Well, I said I would try to start work on my next story pretty soon, and I have fulfilled that promise.  I’ve started some preliminary work on a short story that I’m calling “What Happened in August Valley”.  I’ve got a character list, most of a small plot outline, and about 500 words of prose written.  It’s a semi-autobiographical story that’s heavily altered with some contemporary fantasy mojo.

And that fact makes me wonder.  I can imagine a world in which both this story and the story I just submitted both get published.  That story is also a contemporary fantasy.  If both of my first two published stories are contemporary fantasy, do I threaten to typecast myself as a purely contemporary fantasy writer?

I suspect that the answer is no: two short stories do not a career make nor, for that matter, a trend.  And the splashes I’m likely to make with either story, in the event they are published, will be small at first.  So, that thought is a relief.  Because I don’t want to write just contemporary fantasy.  I want to write epic fantasy, and heroic fantasy, and maybe even occassionally some space opera and science fiction.

So… I’m toying with some very preliminary ideas for my third story… it’s a bit early to think about that, but so it is.  I don’t have a plot, just a milieu in mind, but that one, if I do it, will mix things up a bit for my writing resume.

In the meantime, I have this story I’ve started writing.  It’s proving a little bit tricky.  I have what I think is a nice opening.  I know what the closing line will be.  But… I’m struggling with the climactic moment.  The problem is that the story is loosely based on some events that actually happened to me (events that were, in fact, a little surreal).  But in real life there was no climactic turning point.  (And in real life no one died.  Don’t worry.  The character who dies was volunteered to that fate by the person on whom the character is based, in the same conversation with that friend when he suggested I turn those events into a story.)
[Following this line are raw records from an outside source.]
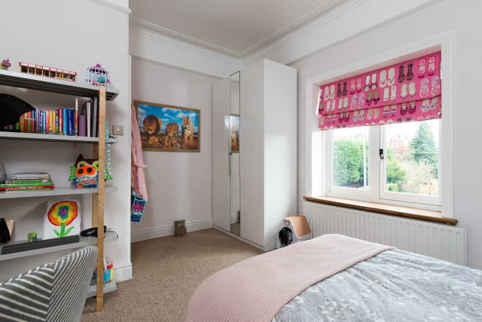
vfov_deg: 70.5
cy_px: 161
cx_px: 241
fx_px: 228
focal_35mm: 17
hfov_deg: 93.3
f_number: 9
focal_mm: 17
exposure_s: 1/2
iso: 100
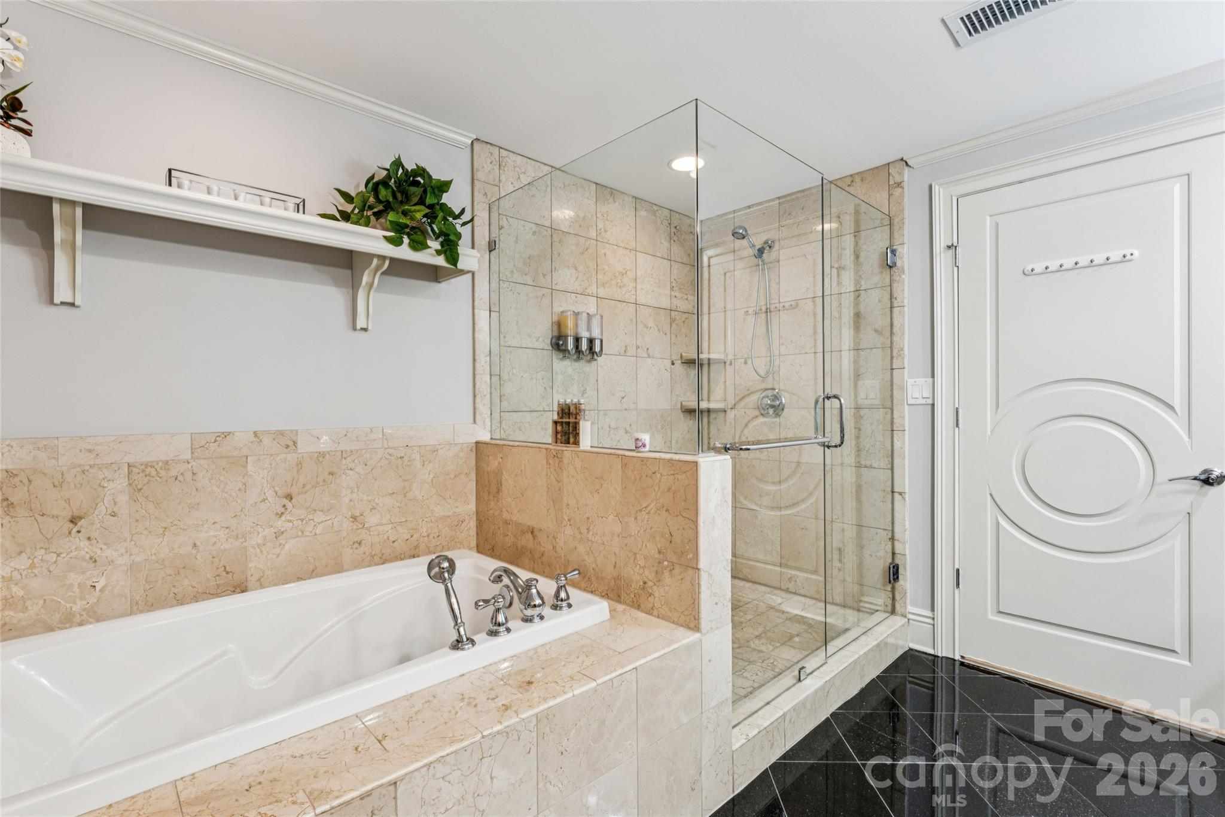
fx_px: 555
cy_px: 408
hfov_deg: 95.7
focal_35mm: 16
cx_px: 612
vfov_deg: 72.7
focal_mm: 16.3
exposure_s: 1
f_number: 13
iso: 100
I’ll figure it out, hopefully, in the end – though it will be slow going because my focus, right now, is on other, more time-pressing things.  But hopefully, when I do finish it,  it will be as fun a read as the real events were to live through.

Submission Complete

My fate is now in the hands of forces that are beyond the ken of mortal man.

Which means I have submitted my story.  It’s in the mail.  I now leave it in the hands of the editor.

So, here’s where I stand.  I’ve written a good story.  I really believe that.  What I don’t know for sure is whether it’s a really “great” story.  But it’s definitely very good.  I’m fairly confident that it’s an original take on the theme.

That said, there are hundreds of reasons that an editor might not want to buy my story.  I’m hopeful, even optimistic, about the chances of this story making a positive impression.  But I’m realistic.  I understand that it may take me a while to find the right home for this story.  I believe that the right home is my top choice market – to whom the story was sent over the weekend – but even so there’s a sizeable chance that I’m wrong about that.

The story actually went into the mail on Saturday evening.  Dear Wife dropped it off at the Post Office while she was out doing some grocery shopping.  I was at home with B.T. studying.

All that’s left to be said is: wish me luck!